> [Given text]:
* begin *

Friday, December 9

A Streetcar Named Desire – Altrincham Garrick Playhouse

First performed on Broadway in 1947, Tennessee Williams ‘A Streetcar Named Desire’ is a tragedy that highlights the inequalities of society in post war America. The play particularly shares the negative effects experienced by women during this time. Associated by many as one of the most significant of all American plays, it is certainly a brave step that the Altrincham Garrick Playhouse have undertaken in performing this epic tale.

For those unfamiliar with the story, the play relays the story of Blanche Dubois (Kathryn Worthington) who arrives in New Orleans from Laurel, Mississippi having been given “a leave of absence” from her teaching role. She moves into her sister Stella’s apartment (Fiona Primrose) in the unbearable heat of New Orleans that she shares with Stella’s husband, the formidable Stanley Kowalski (Matthew Barnell). The antagonistic relationship between Blanche and Stanley from the moment she arrives in New Orleans provides the audience with a relationship that is uneasy to watch yet at the same time, extremely hard not to watch.

Kathryn Worthington must be applauded for her excellent performance as Blanche DuBois, Stella’s estranged Sister. Her portrayal of Blanche as a vulnerable woman from Mississippi, desperate to be loved and accepted by all was phenomenal. Her character crumbles as the play progresses and her fragility is heightened when finally, her sanity is questioned towards a dramatic ending. Worthington displays an almost “musical” southern states accent and her portrayal of Blanches happy go lucky, innocence versus her deep-rooted insecurities was executed to perfection.

* end *

> [Exercise instructions]: Continue the review of the Altrincham Garrick Playhouse production of A Streetcar Named Desire above, starting right after its last sentence.

> [Items]:
* begin *

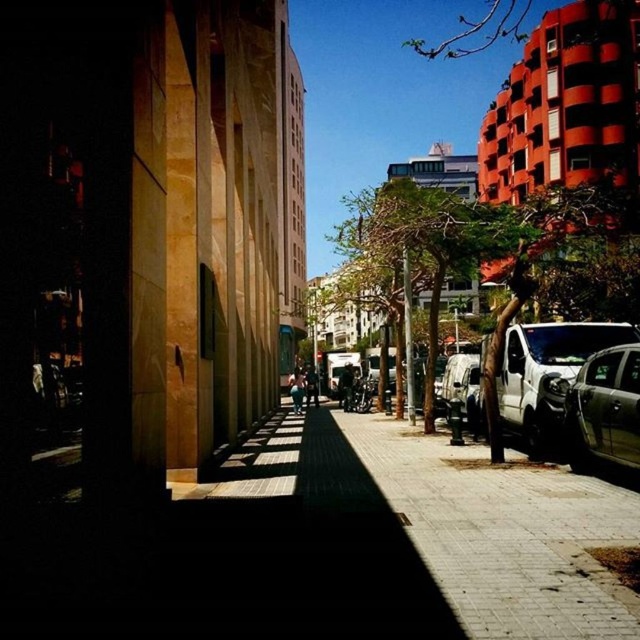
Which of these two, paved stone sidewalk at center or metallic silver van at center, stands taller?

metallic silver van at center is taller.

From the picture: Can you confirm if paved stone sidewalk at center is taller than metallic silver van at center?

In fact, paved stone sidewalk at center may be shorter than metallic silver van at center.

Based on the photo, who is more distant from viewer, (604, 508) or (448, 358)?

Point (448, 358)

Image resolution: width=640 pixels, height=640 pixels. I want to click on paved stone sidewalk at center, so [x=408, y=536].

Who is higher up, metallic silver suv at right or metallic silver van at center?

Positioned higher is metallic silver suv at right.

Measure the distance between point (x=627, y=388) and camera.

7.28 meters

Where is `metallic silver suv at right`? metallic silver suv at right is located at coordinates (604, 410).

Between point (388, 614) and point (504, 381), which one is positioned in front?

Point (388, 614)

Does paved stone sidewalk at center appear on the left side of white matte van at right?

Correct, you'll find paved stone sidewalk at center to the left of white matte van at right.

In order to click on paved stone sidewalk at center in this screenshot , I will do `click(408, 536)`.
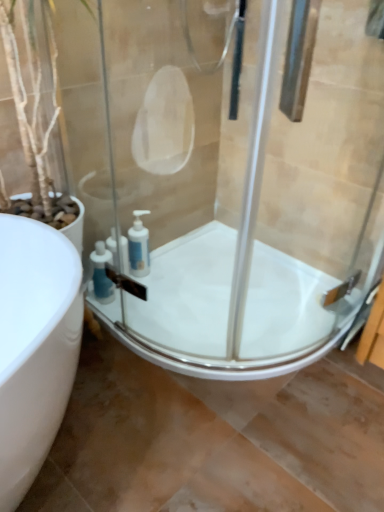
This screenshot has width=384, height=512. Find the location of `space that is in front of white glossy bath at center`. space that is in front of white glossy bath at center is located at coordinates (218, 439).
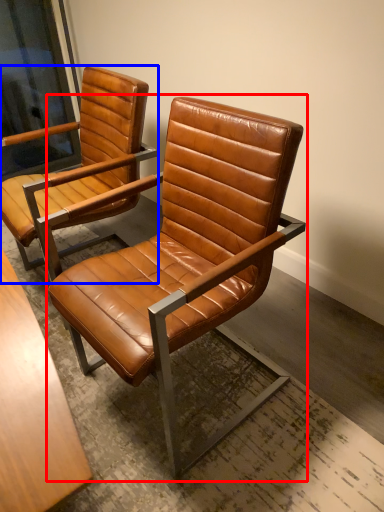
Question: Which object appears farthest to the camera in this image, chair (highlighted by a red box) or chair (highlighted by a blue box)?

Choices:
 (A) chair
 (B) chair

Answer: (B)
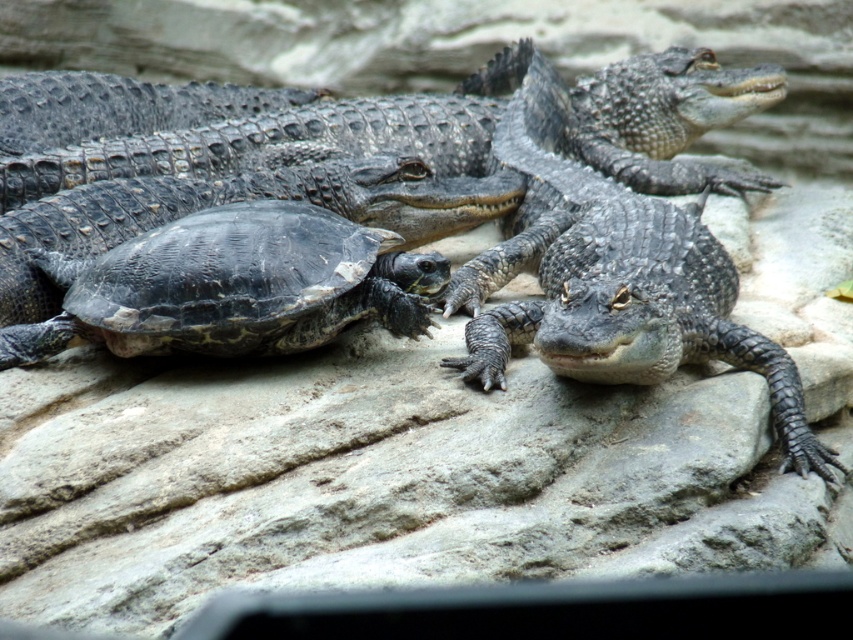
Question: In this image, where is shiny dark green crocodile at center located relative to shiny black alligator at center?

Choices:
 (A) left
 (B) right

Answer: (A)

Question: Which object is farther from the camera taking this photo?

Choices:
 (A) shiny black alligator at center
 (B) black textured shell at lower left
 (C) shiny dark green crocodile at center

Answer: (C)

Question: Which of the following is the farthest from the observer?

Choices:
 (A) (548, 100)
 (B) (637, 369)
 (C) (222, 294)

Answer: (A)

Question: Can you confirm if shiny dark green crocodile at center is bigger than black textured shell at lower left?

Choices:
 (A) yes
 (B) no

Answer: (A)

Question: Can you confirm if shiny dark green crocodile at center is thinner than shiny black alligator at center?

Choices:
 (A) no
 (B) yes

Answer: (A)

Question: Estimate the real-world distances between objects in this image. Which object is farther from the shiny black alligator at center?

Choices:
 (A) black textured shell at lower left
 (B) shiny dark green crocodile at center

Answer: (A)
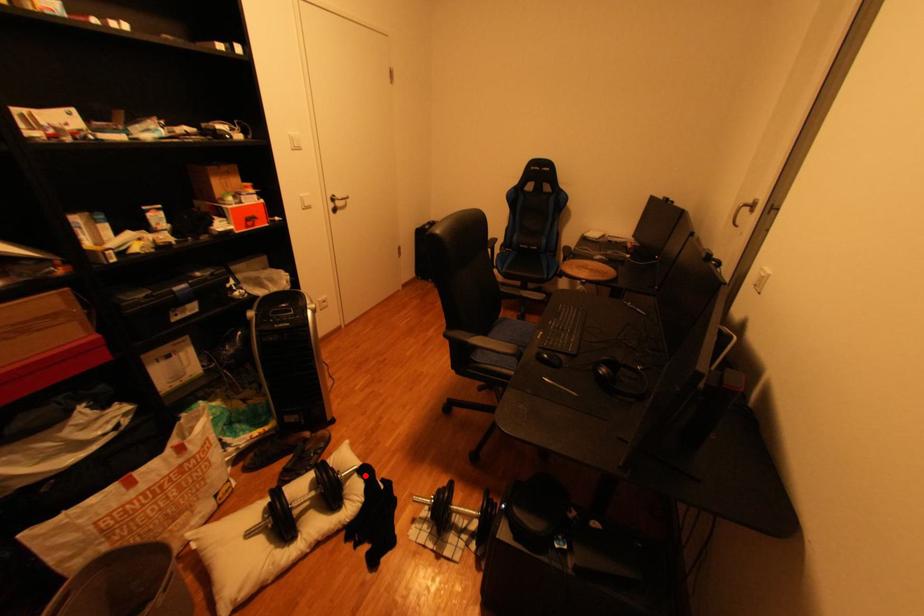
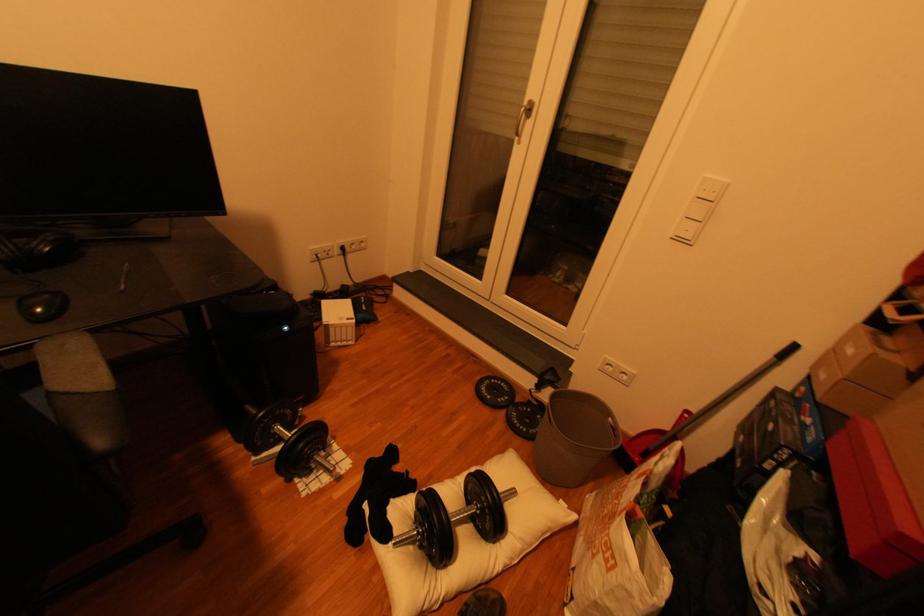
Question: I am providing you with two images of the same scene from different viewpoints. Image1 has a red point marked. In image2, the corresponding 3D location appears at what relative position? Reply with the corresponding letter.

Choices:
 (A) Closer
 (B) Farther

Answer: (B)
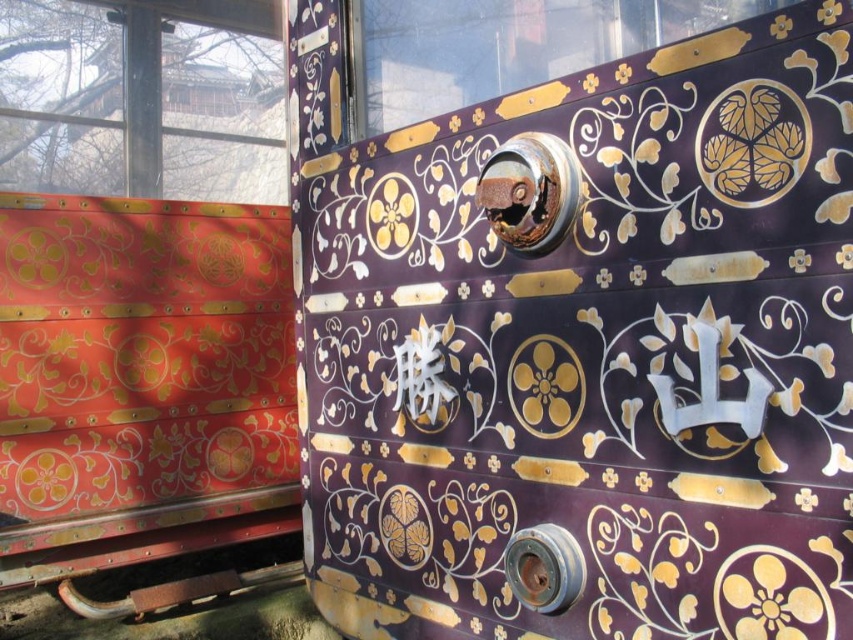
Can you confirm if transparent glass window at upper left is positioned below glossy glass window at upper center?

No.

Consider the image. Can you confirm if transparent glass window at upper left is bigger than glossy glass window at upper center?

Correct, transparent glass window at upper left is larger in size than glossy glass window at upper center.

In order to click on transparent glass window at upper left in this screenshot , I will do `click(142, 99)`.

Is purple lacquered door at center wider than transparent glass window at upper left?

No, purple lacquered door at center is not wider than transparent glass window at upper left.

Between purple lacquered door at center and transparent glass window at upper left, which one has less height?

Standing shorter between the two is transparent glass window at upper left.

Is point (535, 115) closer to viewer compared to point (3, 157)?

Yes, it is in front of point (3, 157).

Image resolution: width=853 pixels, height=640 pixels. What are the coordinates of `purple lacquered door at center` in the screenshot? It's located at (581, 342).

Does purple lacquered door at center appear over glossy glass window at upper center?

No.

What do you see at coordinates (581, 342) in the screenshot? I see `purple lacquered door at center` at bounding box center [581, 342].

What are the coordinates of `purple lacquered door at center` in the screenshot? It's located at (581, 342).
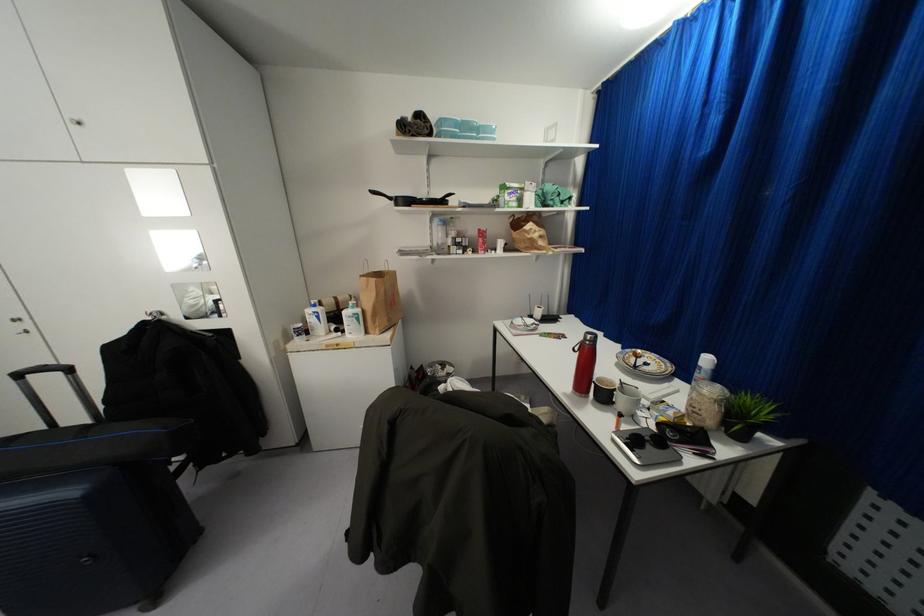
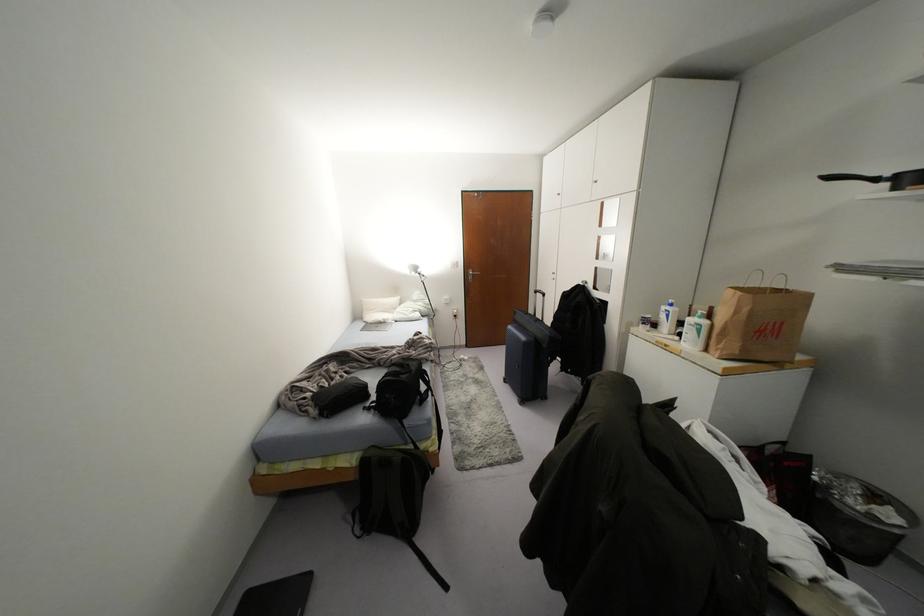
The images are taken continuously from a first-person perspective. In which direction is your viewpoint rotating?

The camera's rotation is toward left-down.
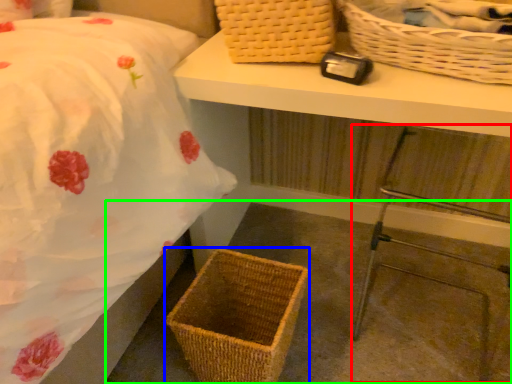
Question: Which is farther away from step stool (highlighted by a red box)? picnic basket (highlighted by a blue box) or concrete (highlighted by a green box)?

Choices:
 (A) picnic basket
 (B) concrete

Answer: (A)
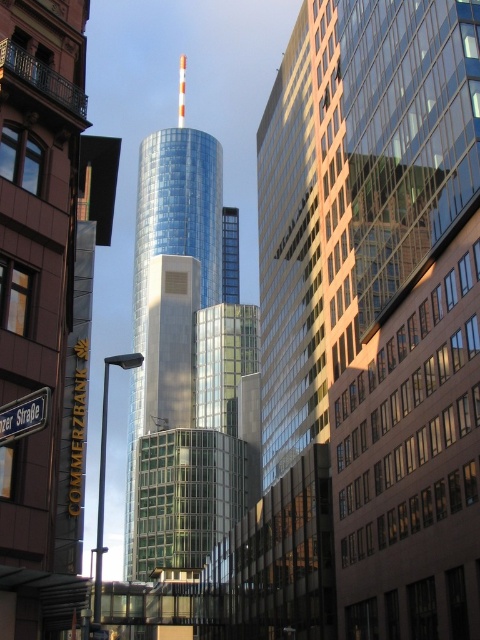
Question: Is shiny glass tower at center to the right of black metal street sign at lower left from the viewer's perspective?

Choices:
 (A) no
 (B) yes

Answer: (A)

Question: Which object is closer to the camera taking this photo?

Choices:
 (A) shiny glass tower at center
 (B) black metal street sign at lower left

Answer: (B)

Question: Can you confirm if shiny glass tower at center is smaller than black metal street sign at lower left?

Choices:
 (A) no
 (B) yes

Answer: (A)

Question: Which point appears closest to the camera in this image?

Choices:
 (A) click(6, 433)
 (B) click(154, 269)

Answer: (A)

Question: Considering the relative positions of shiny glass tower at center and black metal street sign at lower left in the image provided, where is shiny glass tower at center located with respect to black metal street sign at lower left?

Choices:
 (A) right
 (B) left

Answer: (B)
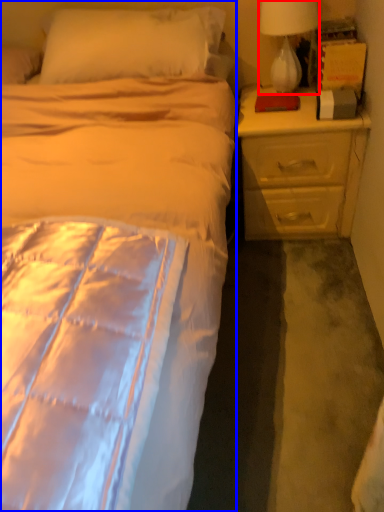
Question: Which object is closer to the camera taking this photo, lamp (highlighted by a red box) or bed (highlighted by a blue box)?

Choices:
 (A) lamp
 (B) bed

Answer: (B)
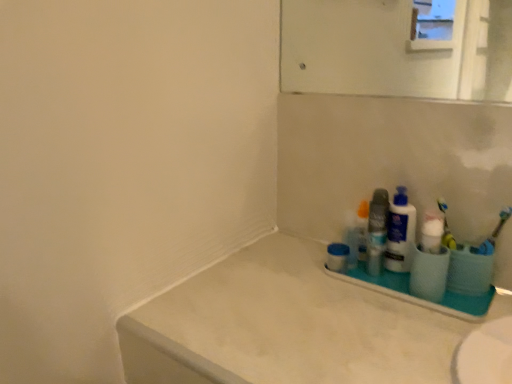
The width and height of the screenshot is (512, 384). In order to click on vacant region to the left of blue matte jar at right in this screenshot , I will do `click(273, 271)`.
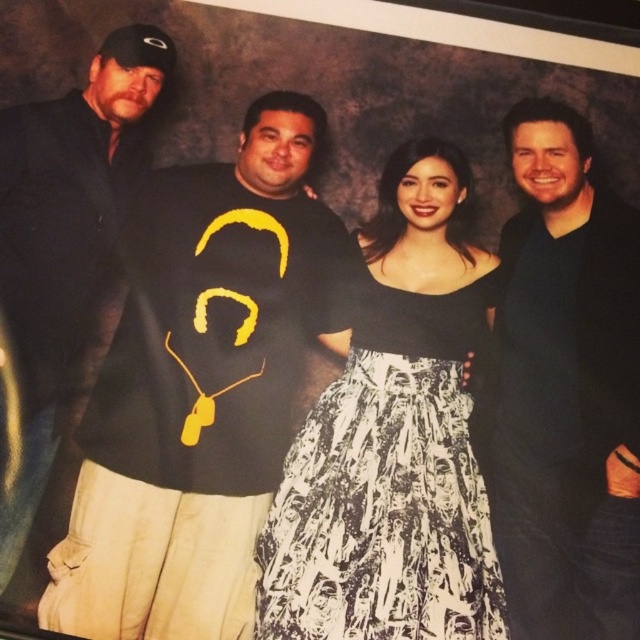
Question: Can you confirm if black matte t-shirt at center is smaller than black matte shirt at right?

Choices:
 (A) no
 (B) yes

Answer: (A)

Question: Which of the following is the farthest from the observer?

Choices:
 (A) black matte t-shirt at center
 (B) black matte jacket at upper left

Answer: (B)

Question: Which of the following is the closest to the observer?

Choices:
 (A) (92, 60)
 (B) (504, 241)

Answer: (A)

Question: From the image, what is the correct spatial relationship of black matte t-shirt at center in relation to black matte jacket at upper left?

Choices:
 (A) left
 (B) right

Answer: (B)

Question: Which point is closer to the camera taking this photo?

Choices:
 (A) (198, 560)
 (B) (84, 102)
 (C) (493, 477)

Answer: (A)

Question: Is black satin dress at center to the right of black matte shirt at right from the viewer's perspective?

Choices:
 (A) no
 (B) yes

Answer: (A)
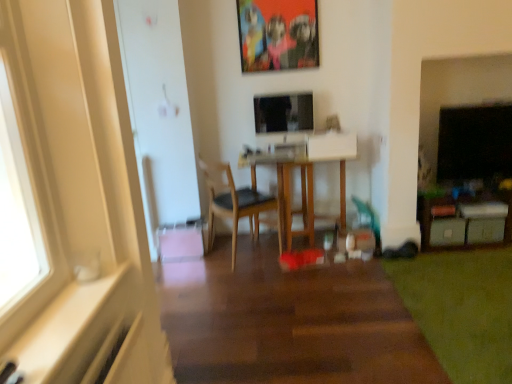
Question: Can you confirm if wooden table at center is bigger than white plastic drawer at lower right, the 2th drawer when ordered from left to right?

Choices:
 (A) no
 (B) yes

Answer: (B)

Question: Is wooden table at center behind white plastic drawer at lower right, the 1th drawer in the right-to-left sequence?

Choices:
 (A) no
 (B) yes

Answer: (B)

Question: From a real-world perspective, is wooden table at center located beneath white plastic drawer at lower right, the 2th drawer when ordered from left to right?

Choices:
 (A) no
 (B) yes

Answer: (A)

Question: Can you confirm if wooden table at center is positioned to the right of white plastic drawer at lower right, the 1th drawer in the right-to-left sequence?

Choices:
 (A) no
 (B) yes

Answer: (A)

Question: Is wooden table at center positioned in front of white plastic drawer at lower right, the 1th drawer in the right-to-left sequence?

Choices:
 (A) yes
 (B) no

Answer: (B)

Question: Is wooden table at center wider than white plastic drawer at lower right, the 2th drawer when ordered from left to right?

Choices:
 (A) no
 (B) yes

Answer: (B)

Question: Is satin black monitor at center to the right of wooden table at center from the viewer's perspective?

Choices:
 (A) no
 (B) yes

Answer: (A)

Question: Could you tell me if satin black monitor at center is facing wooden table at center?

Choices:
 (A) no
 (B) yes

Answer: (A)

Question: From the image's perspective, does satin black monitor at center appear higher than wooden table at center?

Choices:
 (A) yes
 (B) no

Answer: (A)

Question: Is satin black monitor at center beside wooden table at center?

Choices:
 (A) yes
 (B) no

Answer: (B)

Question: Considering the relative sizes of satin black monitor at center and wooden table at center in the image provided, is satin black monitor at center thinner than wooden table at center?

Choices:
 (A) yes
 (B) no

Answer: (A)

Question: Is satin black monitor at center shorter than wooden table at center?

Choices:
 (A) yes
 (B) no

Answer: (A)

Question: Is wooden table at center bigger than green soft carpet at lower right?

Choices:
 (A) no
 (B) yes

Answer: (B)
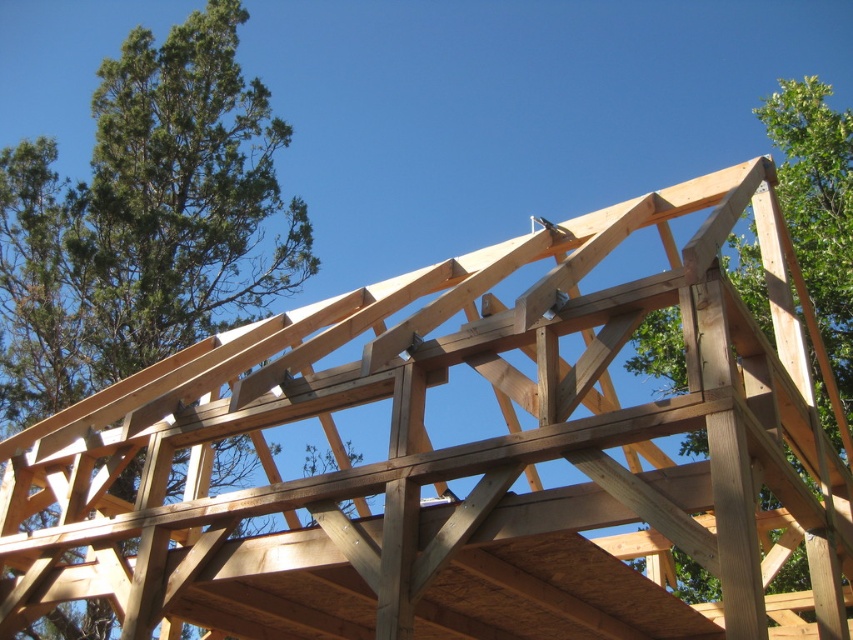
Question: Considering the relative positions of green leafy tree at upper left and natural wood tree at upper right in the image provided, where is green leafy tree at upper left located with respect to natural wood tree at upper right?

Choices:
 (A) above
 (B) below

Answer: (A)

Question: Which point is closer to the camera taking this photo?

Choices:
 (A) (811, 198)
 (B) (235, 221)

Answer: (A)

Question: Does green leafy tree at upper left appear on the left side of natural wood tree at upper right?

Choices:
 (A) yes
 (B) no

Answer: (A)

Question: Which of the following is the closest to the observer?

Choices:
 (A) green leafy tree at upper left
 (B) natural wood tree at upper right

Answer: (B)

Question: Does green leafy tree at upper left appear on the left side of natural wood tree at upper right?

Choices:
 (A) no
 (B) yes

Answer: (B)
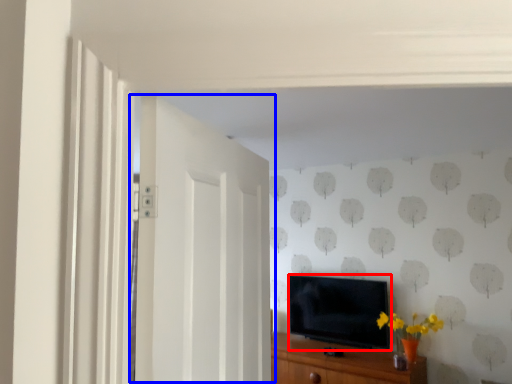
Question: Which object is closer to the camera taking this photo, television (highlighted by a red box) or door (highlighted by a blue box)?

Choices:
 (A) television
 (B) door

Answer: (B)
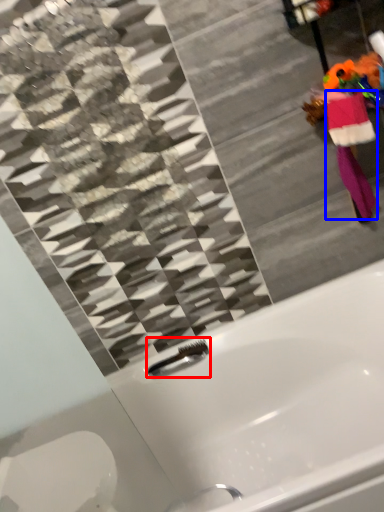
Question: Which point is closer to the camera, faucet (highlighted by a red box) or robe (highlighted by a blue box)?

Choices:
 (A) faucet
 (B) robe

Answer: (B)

* end *

> [Answer to this exercise]:
Fiona Primrose who portrayed the part of the dutiful wife Stella Kowalski, in some ways demonstrated the hopelessness of a woman in this era. Primrose displayed the internal struggle to fight the desperation to please her husband whilst battling with her need to provide Blanche with stability, love and understanding. Primrose demonstrated clearly to the audience that she was in turmoil between her need to protect Blanche and her duty to stay married to Stanley, even when violence ensued. Primrose’s representation of the character was exemplary.

Matthew Barnell gave a solid performance as Stanley Kowalski and his unwavering masculinity, anger, pride and insistence on consistently being “top dog”. The poker scenes were well executed, and the drunken behaviour made it clear to the audience that whatever state Stanley Kowalski was in he always was to be “the man in charge.” With an abundance of stage presence, Barnell ensured Stanley was viewed as man hard to love, even by his friends at times.

The set and staging worked very well in that it was consistent throughout. Impressive that even the bathroom which was a key reference point (and in reality, actually only showed the actors walking in and out of a door) demonstrated how well this was carried out. The various areas on stage were all meaningful to the entire play so it was a positive decision that they appeared to be fluidly utilised. The outside of the apartment of a noisy New Orleans and the inside of the apartment were closely connected which was key to the entire play.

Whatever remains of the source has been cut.